[Calibrated image sets from multiple views]
---
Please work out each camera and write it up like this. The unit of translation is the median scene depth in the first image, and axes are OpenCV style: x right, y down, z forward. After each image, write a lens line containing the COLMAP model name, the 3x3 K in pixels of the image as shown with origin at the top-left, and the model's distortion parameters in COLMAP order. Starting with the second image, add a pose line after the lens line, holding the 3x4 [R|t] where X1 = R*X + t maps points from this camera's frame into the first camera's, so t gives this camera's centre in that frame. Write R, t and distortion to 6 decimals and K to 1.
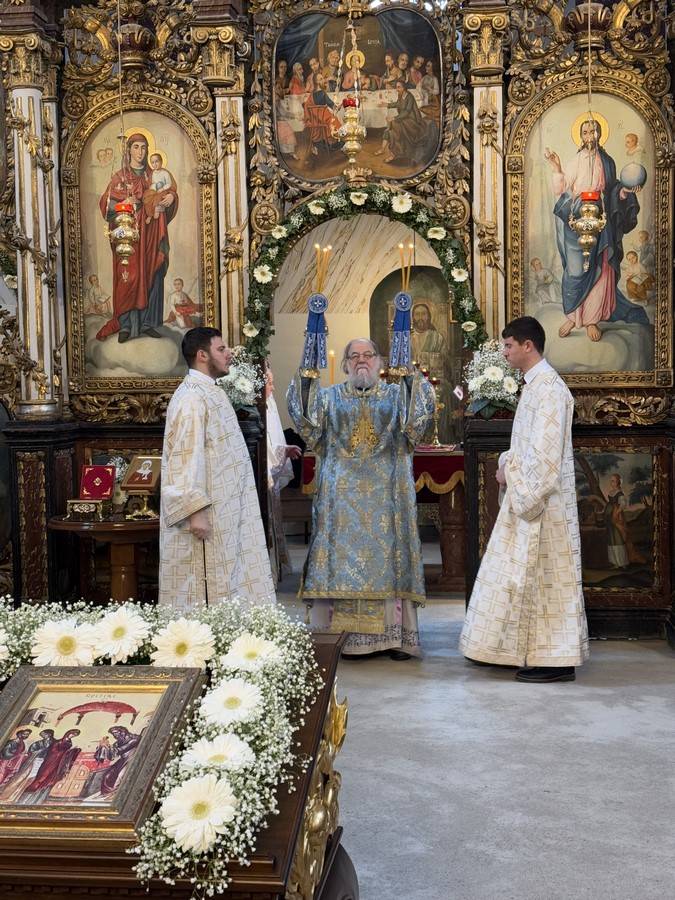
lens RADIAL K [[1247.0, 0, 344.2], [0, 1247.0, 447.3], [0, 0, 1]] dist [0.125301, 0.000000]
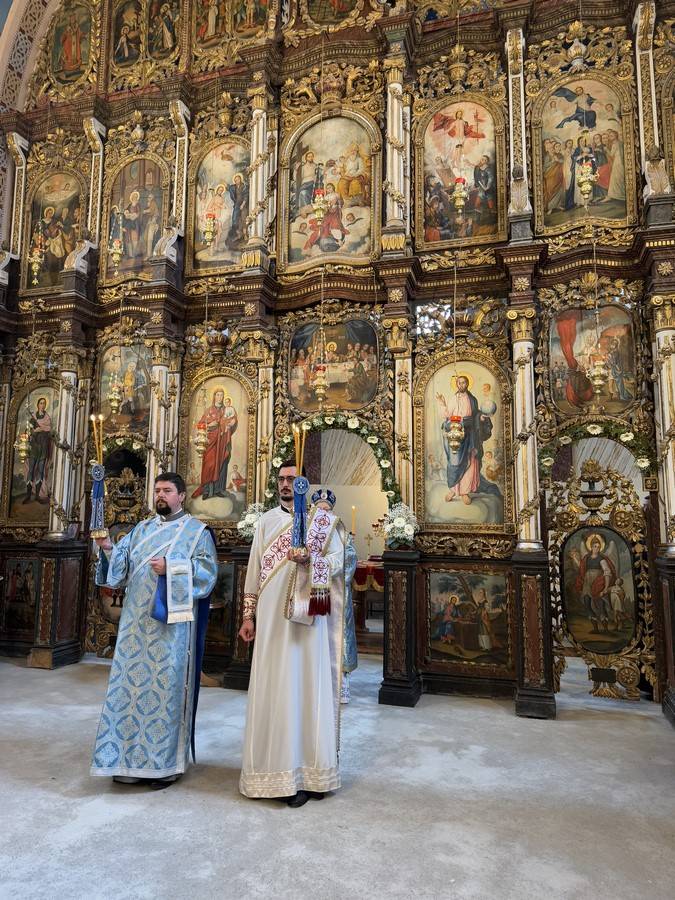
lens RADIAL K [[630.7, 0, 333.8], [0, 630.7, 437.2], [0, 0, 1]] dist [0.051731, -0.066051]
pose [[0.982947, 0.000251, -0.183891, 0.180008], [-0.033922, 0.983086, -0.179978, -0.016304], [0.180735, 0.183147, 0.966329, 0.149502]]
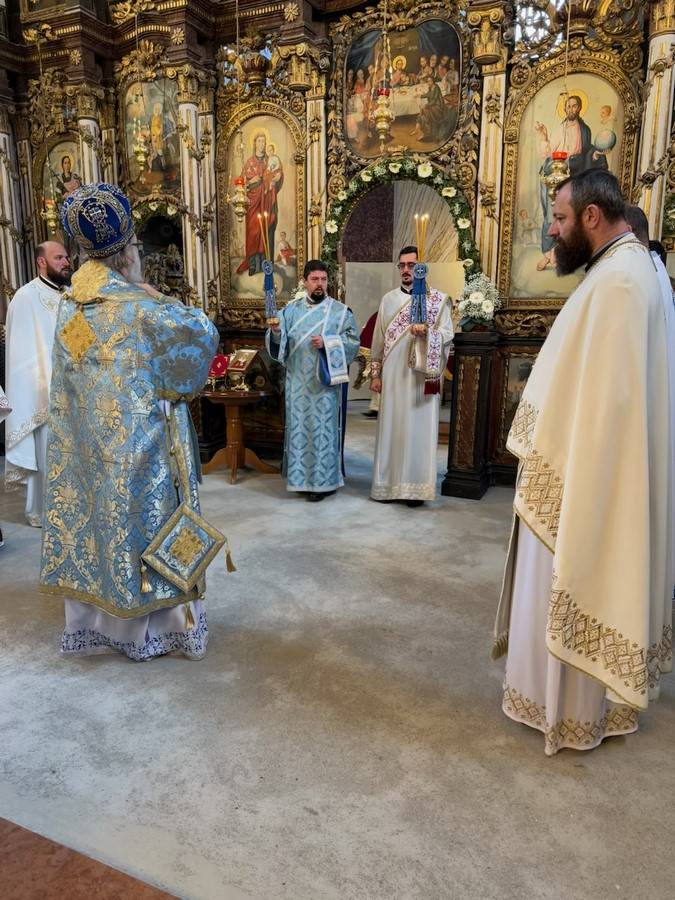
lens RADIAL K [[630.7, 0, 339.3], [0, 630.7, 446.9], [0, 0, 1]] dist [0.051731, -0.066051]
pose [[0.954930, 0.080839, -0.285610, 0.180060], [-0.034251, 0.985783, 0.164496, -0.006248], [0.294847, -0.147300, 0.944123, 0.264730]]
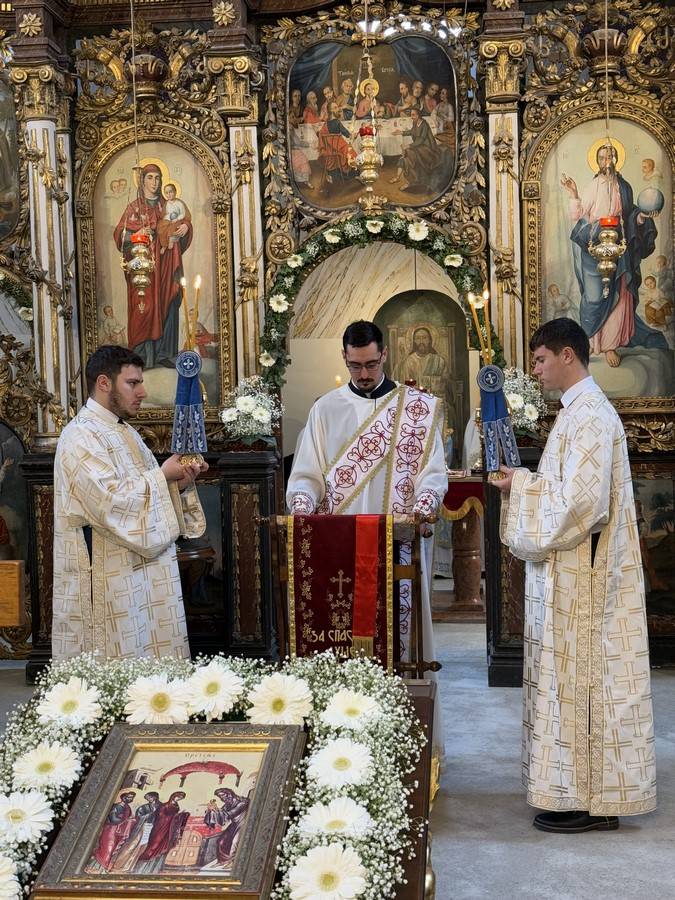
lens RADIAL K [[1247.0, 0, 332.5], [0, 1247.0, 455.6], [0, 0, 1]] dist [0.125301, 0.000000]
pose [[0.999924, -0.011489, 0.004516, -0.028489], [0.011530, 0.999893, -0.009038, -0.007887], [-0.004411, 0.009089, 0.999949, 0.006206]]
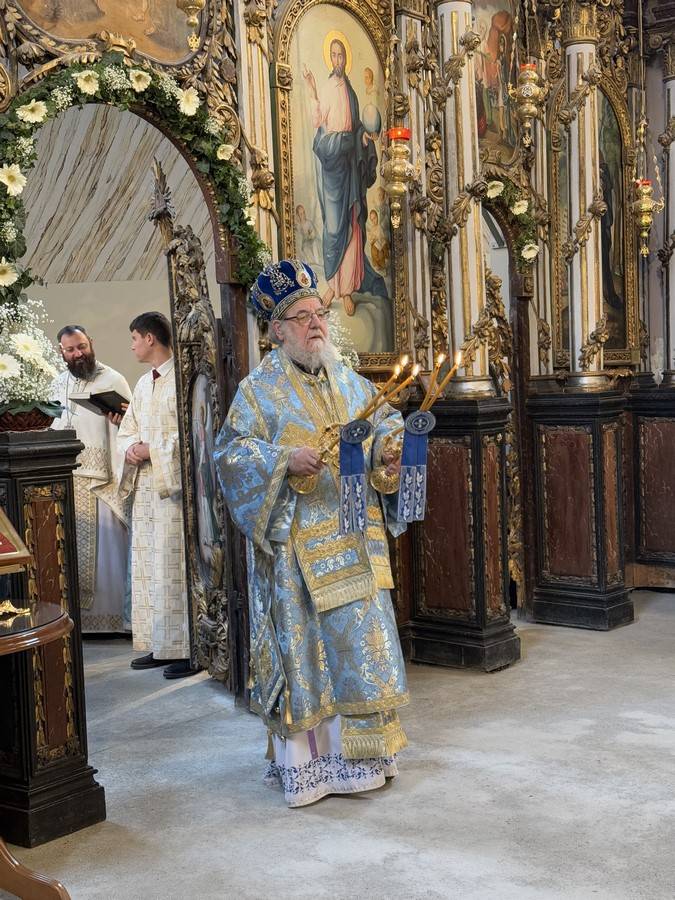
---
WHAT NEEDS TO BE DONE: Copy every line above word for word, from the first to the last, and leave the pictures out.

SOLUTION TO THE EXERCISE:
Please work out each camera and write it up like this. The unit of translation is the median scene depth in the first image, and axes are OpenCV style: x right, y down, z forward. After each image, write a lens line containing the COLMAP model name, the 3x3 K in pixels of the image as shown with origin at the top-left, and the model's distortion parameters in COLMAP order. Starting with the second image, add a pose line after the lens line, holding the 3x4 [R|t] where X1 = R*X + t maps points from this camera's frame into the first camera's, so t gives this camera's centre in that frame. Write R, t and distortion to 6 decimals and K to 1.
lens RADIAL K [[1247.0, 0, 344.2], [0, 1247.0, 447.3], [0, 0, 1]] dist [0.125301, 0.000000]
lens RADIAL K [[630.7, 0, 333.8], [0, 630.7, 437.2], [0, 0, 1]] dist [0.051731, -0.066051]
pose [[0.982947, 0.000251, -0.183891, 0.180008], [-0.033922, 0.983086, -0.179978, -0.016304], [0.180735, 0.183147, 0.966329, 0.149502]]
lens RADIAL K [[630.7, 0, 339.3], [0, 630.7, 446.9], [0, 0, 1]] dist [0.051731, -0.066051]
pose [[0.954930, 0.080839, -0.285610, 0.180060], [-0.034251, 0.985783, 0.164496, -0.006248], [0.294847, -0.147300, 0.944123, 0.264730]]
lens RADIAL K [[1247.0, 0, 332.5], [0, 1247.0, 455.6], [0, 0, 1]] dist [0.125301, 0.000000]
pose [[0.999924, -0.011489, 0.004516, -0.028489], [0.011530, 0.999893, -0.009038, -0.007887], [-0.004411, 0.009089, 0.999949, 0.006206]]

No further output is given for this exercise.